La veía caminar a unos metros por delante de mis pasos. A unos diez metros aproximadamente. Me llamó la atención la acusada inclinación del cuello. Una inclinación antinatural y seguramente bastante incómoda. De cuando en cuando, un leve respingo de la cabeza se asomaba como una minúscula montaña rusa circulando sobre sus hombros. Asentimientos esporádicos completaban la batería de ademanes capilares.
La muchacha seguía caminando, como lo hacía yo detrás de ella, por aquel paseo oscuro de farolas amarillas. Cada vez me intrigaba más, no por el asombro que me causaba su demencia, sino por el morbo de encontrar más muestras de su desquicio. Hallé otra más. El brazo derecho lo tenía alzado y como paralizado; se había detenido justo en el momento de flexionar el codo, lo que confería más incomodidad a su postura y más desasosiego a mi espíritu de voyeur.

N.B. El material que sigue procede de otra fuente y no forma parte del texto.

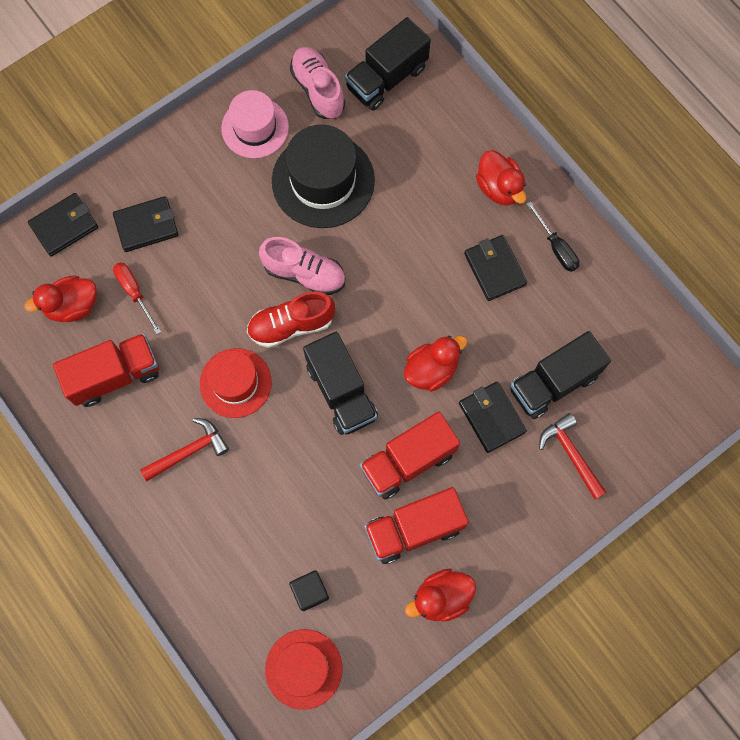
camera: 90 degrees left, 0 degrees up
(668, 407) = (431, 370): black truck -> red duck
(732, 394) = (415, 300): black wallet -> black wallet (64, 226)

Decidí acelerar el paso. El inesperado espectáculo estaba alcanzando peligrosas cotas de morbo. Por un lado deseaba acercarme más, para ser mejor testigo de aquella improvisada exhibición circense en plena calle. Pero por otro deseaba sobrepasarla, dejar de observarla y poner fin de esa forma a la angustia que me producía. Pero cuando la tuve más cerca, apenas a dos metros, mis oídos me proporcionaron la culminación del diagnóstico: la chica estaba hablando sola.
Sentí náuseas. Una joven tan frágil e inexperta, con tan agradable aspecto, y con semejante deterioro mental. Dudaba entre actuar u olvidarla, entre complacer a mi compasión o abandonarla en su miseria. Me acerqué más, ya no había marcha atrás, había llegado el momento de tomar una determinación.
En ese mismo instante, la criatura terminó la conversación y guardó su teléfono móvil en su bolso de color granate.